Int J Audiol. 2023 Jun 2:1-9. doi: 10.1080/14992027.2023.2215943. Online ahead of print.

Abstract

Objective: Distortion-product otoacoustic emission (DPOAE) levels are repeatable over time in normal-hearing individuals making DPOAE levels an ideal measurement for monitoring cochlear status in clinic and research applications. However, if DPOAE signal-to-noise ratio (SNR) values instead of levels are used for monitoring, the repeatability of this value needs to be established. This retrospective, cross-sectional study sought to determine DPOAE SNR repeatability in younger children, older children, young adults and a patient population with normal hearing.

Design: Each participant attended four sessions where DPOAE discrete frequency sweeps were collected at conventional (≤ 8 kHz) and/or extended-high frequencies (> 8 kHz). To examine the extent of variability to be expected for DPOAE SNR, average absolute SNR differences-between-trials were determined and compared to average absolute DPOAE level differences-between-trials.

Study samples: One hundred forty-five participants, incorporating four different groups from three different studies. Ages ranged from 3 to 55 years.

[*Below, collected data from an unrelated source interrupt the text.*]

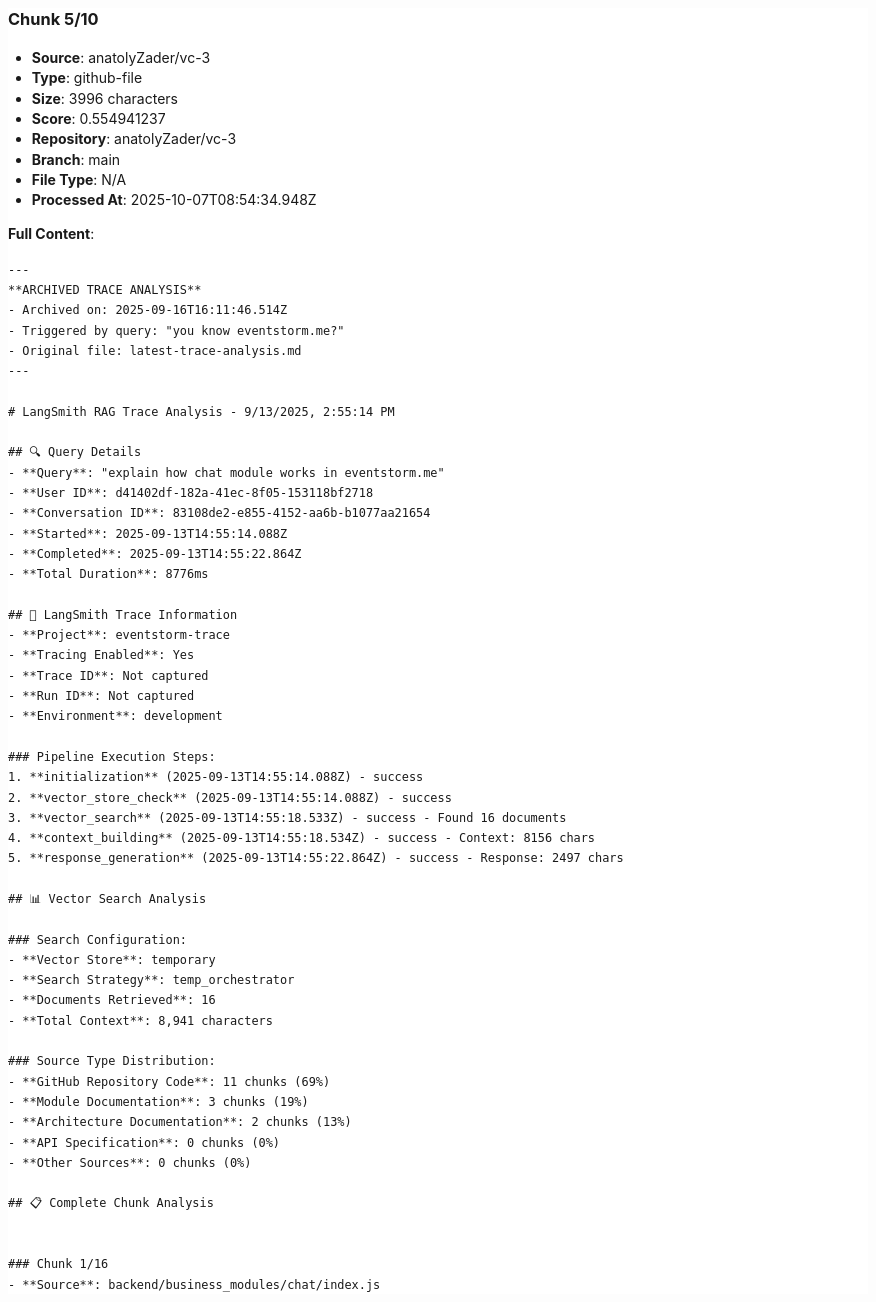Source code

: 
### Chunk 5/10
- **Source**: anatolyZader/vc-3
- **Type**: github-file
- **Size**: 3996 characters
- **Score**: 0.554941237
- **Repository**: anatolyZader/vc-3
- **Branch**: main
- **File Type**: N/A
- **Processed At**: 2025-10-07T08:54:34.948Z

**Full Content**:
```
---
**ARCHIVED TRACE ANALYSIS**
- Archived on: 2025-09-16T16:11:46.514Z
- Triggered by query: "you know eventstorm.me?"
- Original file: latest-trace-analysis.md
---

# LangSmith RAG Trace Analysis - 9/13/2025, 2:55:14 PM

## 🔍 Query Details
- **Query**: "explain how chat module works in eventstorm.me"
- **User ID**: d41402df-182a-41ec-8f05-153118bf2718
- **Conversation ID**: 83108de2-e855-4152-aa6b-b1077aa21654
- **Started**: 2025-09-13T14:55:14.088Z
- **Completed**: 2025-09-13T14:55:22.864Z
- **Total Duration**: 8776ms

## 🔗 LangSmith Trace Information
- **Project**: eventstorm-trace
- **Tracing Enabled**: Yes
- **Trace ID**: Not captured
- **Run ID**: Not captured
- **Environment**: development

### Pipeline Execution Steps:
1. **initialization** (2025-09-13T14:55:14.088Z) - success
2. **vector_store_check** (2025-09-13T14:55:14.088Z) - success
3. **vector_search** (2025-09-13T14:55:18.533Z) - success - Found 16 documents
4. **context_building** (2025-09-13T14:55:18.534Z) - success - Context: 8156 chars
5. **response_generation** (2025-09-13T14:55:22.864Z) - success - Response: 2497 chars

## 📊 Vector Search Analysis

### Search Configuration:
- **Vector Store**: temporary
- **Search Strategy**: temp_orchestrator
- **Documents Retrieved**: 16
- **Total Context**: 8,941 characters

### Source Type Distribution:
- **GitHub Repository Code**: 11 chunks (69%)
- **Module Documentation**: 3 chunks (19%)  
- **Architecture Documentation**: 2 chunks (13%)
- **API Specification**: 0 chunks (0%)
- **Other Sources**: 0 chunks (0%)

## 📋 Complete Chunk Analysis


### Chunk 1/16
- **Source**: backend/business_modules/chat/index.js
```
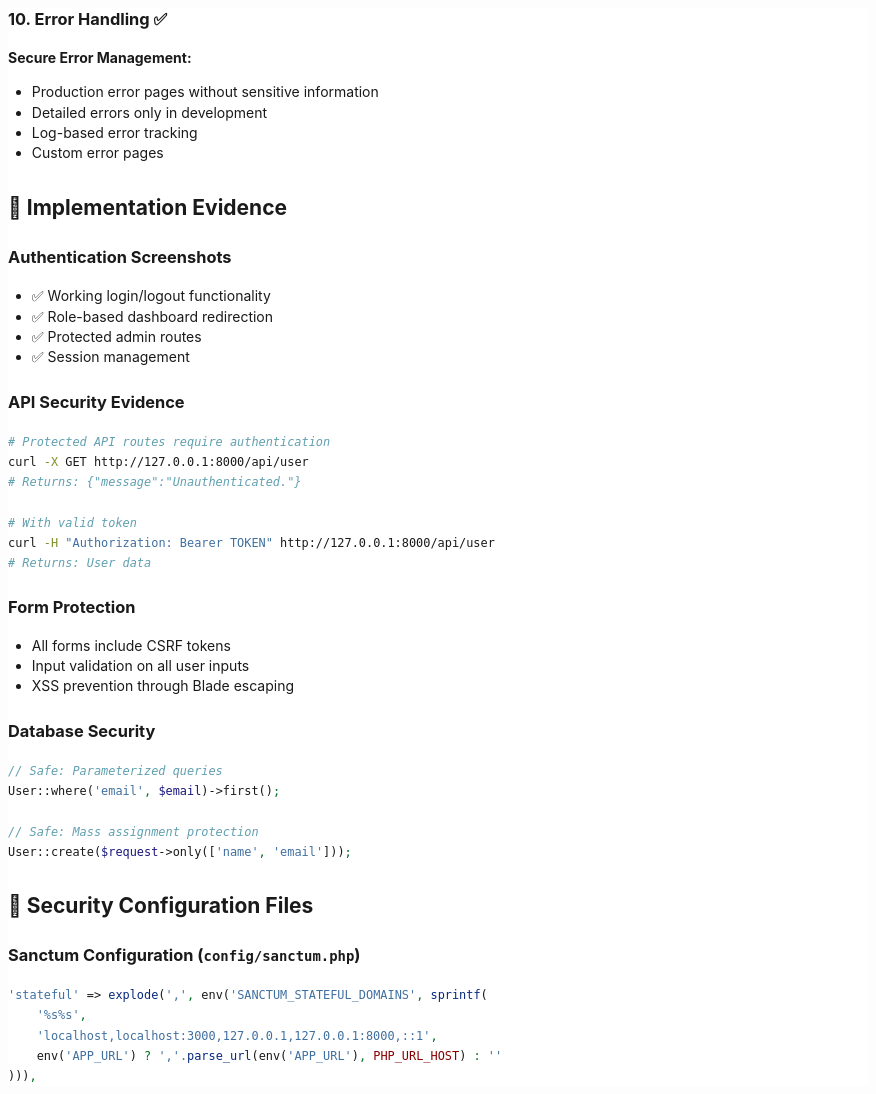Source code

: ### 10. Error Handling ✅

**Secure Error Management:**
- Production error pages without sensitive information
- Detailed errors only in development
- Log-based error tracking
- Custom error pages

## 🚀 Implementation Evidence

### Authentication Screenshots
- ✅ Working login/logout functionality
- ✅ Role-based dashboard redirection
- ✅ Protected admin routes
- ✅ Session management

### API Security Evidence
```bash
# Protected API routes require authentication
curl -X GET http://127.0.0.1:8000/api/user
# Returns: {"message":"Unauthenticated."}

# With valid token
curl -H "Authorization: Bearer TOKEN" http://127.0.0.1:8000/api/user
# Returns: User data
```

### Form Protection
- All forms include CSRF tokens
- Input validation on all user inputs
- XSS prevention through Blade escaping

### Database Security
```php
// Safe: Parameterized queries
User::where('email', $email)->first();

// Safe: Mass assignment protection
User::create($request->only(['name', 'email']));
```

## 🔧 Security Configuration Files

### Sanctum Configuration (`config/sanctum.php`)
```php
'stateful' => explode(',', env('SANCTUM_STATEFUL_DOMAINS', sprintf(
    '%s%s',
    'localhost,localhost:3000,127.0.0.1,127.0.0.1:8000,::1',
    env('APP_URL') ? ','.parse_url(env('APP_URL'), PHP_URL_HOST) : ''
))),
```
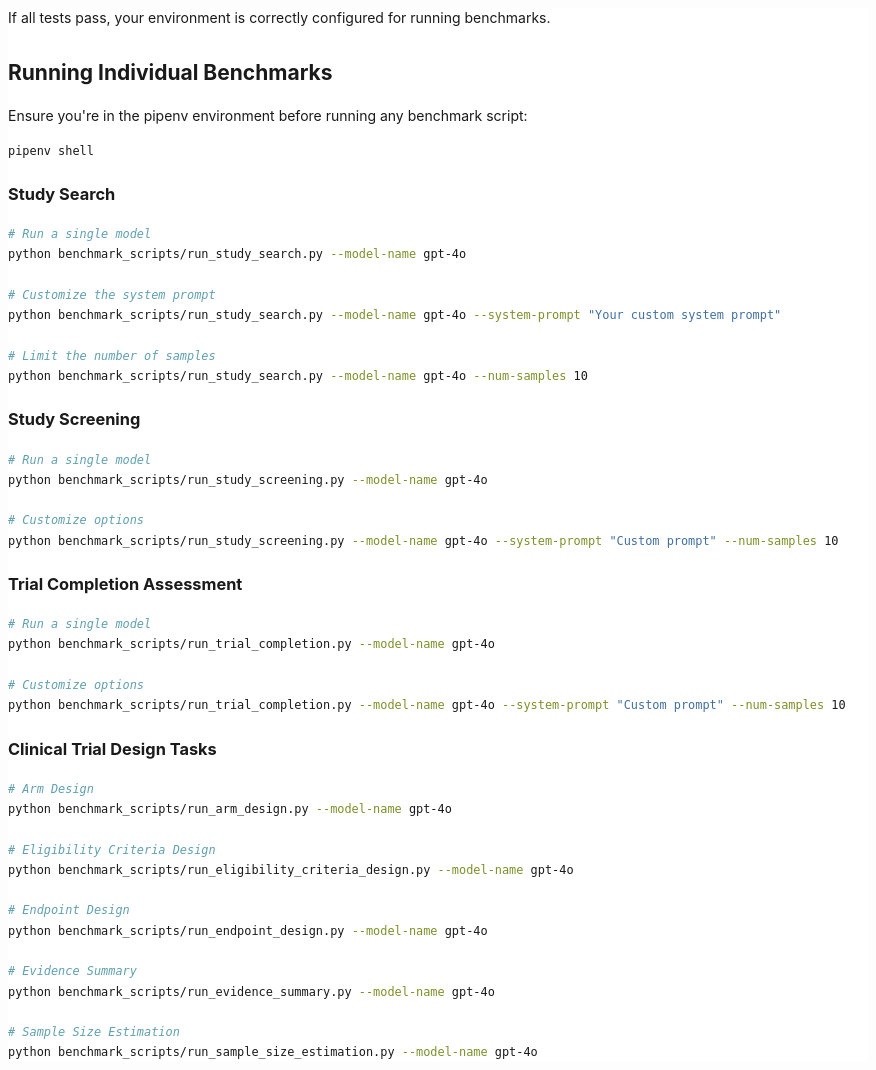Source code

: If all tests pass, your environment is correctly configured for running benchmarks.

## Running Individual Benchmarks

Ensure you're in the pipenv environment before running any benchmark script:

```bash
pipenv shell
```

### Study Search

```bash
# Run a single model
python benchmark_scripts/run_study_search.py --model-name gpt-4o

# Customize the system prompt
python benchmark_scripts/run_study_search.py --model-name gpt-4o --system-prompt "Your custom system prompt"

# Limit the number of samples
python benchmark_scripts/run_study_search.py --model-name gpt-4o --num-samples 10
```

### Study Screening

```bash
# Run a single model
python benchmark_scripts/run_study_screening.py --model-name gpt-4o

# Customize options
python benchmark_scripts/run_study_screening.py --model-name gpt-4o --system-prompt "Custom prompt" --num-samples 10
```

### Trial Completion Assessment

```bash
# Run a single model
python benchmark_scripts/run_trial_completion.py --model-name gpt-4o

# Customize options
python benchmark_scripts/run_trial_completion.py --model-name gpt-4o --system-prompt "Custom prompt" --num-samples 10
```

### Clinical Trial Design Tasks

```bash
# Arm Design
python benchmark_scripts/run_arm_design.py --model-name gpt-4o

# Eligibility Criteria Design
python benchmark_scripts/run_eligibility_criteria_design.py --model-name gpt-4o

# Endpoint Design
python benchmark_scripts/run_endpoint_design.py --model-name gpt-4o

# Evidence Summary
python benchmark_scripts/run_evidence_summary.py --model-name gpt-4o

# Sample Size Estimation
python benchmark_scripts/run_sample_size_estimation.py --model-name gpt-4o
```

Results: Average SNR differences-between-trials across all frequencies are greater than differences for average DPOAE levels. Improved calibration methods result in SNR differences-between-trials that are similar across all frequencies.

Conclusions: When monitoring cochlear health over an extended bandwidth, DPOAE levels are less variable across trials than SNR values, thus allowing earlier indicators of cochlear damage.

Keywords: Otoacoustic emissions; calibration; distortion product otoacoustic emissions; monitoring; normal hearing; signal-to-noise ratio.